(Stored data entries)
Segment Open

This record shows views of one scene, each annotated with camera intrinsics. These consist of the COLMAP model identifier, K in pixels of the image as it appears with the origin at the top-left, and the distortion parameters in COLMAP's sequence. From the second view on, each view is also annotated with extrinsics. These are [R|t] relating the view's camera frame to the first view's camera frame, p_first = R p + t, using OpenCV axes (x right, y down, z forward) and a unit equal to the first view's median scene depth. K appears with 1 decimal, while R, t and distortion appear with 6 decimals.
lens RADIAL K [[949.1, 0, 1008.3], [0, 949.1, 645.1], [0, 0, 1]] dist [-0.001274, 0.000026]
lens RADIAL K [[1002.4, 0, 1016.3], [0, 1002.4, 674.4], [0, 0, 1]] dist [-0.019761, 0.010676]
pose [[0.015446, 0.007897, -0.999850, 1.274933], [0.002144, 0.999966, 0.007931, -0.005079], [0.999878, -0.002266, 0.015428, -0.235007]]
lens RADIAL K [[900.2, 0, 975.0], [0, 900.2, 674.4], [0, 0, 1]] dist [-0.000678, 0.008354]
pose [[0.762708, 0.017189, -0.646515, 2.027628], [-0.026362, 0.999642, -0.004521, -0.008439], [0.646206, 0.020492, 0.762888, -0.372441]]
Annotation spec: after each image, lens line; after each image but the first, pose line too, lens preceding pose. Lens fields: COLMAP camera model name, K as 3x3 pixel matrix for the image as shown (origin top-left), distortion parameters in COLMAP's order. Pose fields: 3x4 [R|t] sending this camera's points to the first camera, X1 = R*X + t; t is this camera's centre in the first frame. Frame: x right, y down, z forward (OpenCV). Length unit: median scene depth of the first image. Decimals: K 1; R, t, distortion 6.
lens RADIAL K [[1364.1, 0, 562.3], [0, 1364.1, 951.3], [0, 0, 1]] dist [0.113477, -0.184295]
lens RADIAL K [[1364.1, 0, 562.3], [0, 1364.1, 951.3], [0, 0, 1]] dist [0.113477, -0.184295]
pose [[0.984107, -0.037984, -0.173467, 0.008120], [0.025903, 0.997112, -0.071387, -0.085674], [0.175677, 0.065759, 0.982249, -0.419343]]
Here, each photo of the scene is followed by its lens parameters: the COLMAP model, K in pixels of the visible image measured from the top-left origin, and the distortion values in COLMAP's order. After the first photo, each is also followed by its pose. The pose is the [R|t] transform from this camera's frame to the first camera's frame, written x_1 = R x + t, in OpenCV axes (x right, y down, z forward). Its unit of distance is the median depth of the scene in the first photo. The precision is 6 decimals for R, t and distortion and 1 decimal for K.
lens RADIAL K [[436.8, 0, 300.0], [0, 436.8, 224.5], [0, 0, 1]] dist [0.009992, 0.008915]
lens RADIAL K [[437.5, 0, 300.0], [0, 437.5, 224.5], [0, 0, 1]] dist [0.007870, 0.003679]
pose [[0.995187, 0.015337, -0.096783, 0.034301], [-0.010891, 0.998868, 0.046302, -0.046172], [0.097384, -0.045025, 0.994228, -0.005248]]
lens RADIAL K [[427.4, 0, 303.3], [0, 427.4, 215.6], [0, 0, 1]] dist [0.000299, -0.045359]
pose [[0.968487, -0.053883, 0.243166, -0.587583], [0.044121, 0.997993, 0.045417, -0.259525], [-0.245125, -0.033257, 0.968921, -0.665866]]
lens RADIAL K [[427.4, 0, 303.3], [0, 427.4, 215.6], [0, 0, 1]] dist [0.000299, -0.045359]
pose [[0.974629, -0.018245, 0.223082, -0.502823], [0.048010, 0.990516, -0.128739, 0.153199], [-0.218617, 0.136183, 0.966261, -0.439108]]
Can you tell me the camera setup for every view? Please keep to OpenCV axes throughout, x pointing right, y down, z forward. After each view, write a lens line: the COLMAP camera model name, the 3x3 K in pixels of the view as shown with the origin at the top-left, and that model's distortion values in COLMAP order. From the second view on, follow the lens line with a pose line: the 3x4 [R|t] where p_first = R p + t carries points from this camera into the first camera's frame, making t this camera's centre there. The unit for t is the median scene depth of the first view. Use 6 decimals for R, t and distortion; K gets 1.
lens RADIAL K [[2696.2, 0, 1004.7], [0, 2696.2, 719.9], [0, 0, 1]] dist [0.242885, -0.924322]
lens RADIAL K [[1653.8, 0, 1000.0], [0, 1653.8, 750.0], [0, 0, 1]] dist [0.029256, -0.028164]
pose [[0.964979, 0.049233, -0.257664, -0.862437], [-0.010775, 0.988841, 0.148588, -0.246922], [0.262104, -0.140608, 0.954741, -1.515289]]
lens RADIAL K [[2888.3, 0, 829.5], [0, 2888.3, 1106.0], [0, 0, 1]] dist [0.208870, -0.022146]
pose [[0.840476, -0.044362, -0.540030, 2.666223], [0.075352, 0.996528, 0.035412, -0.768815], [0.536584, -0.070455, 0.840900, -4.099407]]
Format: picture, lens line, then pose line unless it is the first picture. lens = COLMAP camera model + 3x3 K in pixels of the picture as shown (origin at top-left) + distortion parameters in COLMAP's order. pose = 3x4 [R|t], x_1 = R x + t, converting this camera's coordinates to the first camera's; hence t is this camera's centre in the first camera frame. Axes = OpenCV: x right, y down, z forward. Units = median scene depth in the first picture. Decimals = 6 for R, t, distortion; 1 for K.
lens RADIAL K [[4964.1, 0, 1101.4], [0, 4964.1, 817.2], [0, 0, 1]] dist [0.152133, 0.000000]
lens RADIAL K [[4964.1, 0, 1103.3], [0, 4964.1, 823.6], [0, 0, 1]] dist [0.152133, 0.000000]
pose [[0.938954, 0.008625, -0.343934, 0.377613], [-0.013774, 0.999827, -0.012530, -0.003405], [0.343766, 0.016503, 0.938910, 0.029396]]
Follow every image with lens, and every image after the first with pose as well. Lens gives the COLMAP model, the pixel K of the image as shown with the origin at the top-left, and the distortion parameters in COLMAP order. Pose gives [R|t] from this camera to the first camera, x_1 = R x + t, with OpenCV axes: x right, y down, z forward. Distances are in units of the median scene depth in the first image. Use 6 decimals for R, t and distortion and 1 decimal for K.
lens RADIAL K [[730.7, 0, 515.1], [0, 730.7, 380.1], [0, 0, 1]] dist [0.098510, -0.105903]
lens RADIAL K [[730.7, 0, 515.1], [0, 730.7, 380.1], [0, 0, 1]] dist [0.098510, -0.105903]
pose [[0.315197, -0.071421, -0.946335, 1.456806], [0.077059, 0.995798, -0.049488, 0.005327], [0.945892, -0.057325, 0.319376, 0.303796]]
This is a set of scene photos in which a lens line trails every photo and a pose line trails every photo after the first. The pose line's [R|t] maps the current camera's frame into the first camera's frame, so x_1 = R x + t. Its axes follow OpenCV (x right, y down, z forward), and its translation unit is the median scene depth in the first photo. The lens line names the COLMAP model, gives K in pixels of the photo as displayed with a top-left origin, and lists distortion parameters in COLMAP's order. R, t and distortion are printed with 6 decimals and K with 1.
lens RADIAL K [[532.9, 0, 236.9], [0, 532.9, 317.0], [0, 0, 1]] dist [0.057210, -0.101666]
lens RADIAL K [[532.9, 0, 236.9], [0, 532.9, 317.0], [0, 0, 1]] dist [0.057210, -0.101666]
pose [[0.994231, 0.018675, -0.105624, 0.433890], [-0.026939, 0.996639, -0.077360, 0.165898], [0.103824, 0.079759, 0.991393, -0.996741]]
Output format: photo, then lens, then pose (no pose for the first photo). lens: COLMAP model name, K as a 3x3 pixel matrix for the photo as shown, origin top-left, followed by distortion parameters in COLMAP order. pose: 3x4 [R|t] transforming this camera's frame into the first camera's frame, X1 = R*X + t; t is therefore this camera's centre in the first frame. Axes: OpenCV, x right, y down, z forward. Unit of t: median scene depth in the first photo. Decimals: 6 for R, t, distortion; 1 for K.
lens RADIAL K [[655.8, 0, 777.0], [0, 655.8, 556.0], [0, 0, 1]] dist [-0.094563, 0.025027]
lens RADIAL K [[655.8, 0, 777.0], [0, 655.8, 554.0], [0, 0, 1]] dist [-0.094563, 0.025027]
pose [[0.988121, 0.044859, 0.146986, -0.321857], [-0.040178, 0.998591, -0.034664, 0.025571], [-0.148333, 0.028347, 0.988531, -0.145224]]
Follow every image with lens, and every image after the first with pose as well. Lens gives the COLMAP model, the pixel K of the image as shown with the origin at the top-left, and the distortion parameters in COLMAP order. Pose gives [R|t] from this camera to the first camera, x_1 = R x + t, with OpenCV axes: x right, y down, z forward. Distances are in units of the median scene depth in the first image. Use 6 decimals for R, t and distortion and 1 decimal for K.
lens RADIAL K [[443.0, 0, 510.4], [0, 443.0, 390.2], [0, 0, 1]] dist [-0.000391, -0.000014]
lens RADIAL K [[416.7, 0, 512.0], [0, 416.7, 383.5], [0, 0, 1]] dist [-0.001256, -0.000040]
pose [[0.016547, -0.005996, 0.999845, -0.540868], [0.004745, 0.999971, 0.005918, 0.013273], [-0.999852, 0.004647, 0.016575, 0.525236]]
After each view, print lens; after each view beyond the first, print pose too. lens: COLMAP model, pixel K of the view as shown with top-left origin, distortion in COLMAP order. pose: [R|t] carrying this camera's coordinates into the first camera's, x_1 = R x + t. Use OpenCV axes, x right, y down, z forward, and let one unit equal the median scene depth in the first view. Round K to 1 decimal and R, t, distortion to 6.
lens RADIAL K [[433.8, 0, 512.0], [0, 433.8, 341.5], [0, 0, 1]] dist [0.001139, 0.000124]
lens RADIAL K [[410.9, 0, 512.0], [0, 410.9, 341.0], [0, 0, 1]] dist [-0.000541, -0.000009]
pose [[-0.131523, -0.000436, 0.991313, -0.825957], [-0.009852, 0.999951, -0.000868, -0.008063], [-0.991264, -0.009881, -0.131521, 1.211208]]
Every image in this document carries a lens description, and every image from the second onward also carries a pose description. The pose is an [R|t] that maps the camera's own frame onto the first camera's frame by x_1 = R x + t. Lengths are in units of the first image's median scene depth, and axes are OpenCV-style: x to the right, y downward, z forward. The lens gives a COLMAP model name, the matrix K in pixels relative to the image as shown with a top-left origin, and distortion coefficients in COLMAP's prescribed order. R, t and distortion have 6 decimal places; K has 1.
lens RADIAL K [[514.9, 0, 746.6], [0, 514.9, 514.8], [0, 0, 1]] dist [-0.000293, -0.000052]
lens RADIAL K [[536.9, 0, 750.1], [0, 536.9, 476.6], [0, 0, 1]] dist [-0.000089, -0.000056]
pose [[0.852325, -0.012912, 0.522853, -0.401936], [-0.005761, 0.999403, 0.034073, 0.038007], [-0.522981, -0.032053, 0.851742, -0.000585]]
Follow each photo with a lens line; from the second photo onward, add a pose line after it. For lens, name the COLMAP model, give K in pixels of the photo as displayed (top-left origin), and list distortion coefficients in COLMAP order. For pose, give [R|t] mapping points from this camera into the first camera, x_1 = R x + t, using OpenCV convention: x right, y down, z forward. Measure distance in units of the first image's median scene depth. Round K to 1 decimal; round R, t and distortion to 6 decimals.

Segment Closed

Each line from the one containing "Every image in" to the final line above should be written out exactly; please omit the others.

Solution to the exercise:
Every image in this document carries a lens description, and every image from the second onward also carries a pose description. The pose is an [R|t] that maps the camera's own frame onto the first camera's frame by x_1 = R x + t. Lengths are in units of the first image's median scene depth, and axes are OpenCV-style: x to the right, y downward, z forward. The lens gives a COLMAP model name, the matrix K in pixels relative to the image as shown with a top-left origin, and distortion coefficients in COLMAP's prescribed order. R, t and distortion have 6 decimal places; K has 1.
lens RADIAL K [[514.9, 0, 746.6], [0, 514.9, 514.8], [0, 0, 1]] dist [-0.000293, -0.000052]
lens RADIAL K [[536.9, 0, 750.1], [0, 536.9, 476.6], [0, 0, 1]] dist [-0.000089, -0.000056]
pose [[0.852325, -0.012912, 0.522853, -0.401936], [-0.005761, 0.999403, 0.034073, 0.038007], [-0.522981, -0.032053, 0.851742, -0.000585]]
Follow each photo with a lens line; from the second photo onward, add a pose line after it. For lens, name the COLMAP model, give K in pixels of the photo as displayed (top-left origin), and list distortion coefficients in COLMAP order. For pose, give [R|t] mapping points from this camera into the first camera, x_1 = R x + t, using OpenCV convention: x right, y down, z forward. Measure distance in units of the first image's median scene depth. Round K to 1 decimal; round R, t and distortion to 6 decimals.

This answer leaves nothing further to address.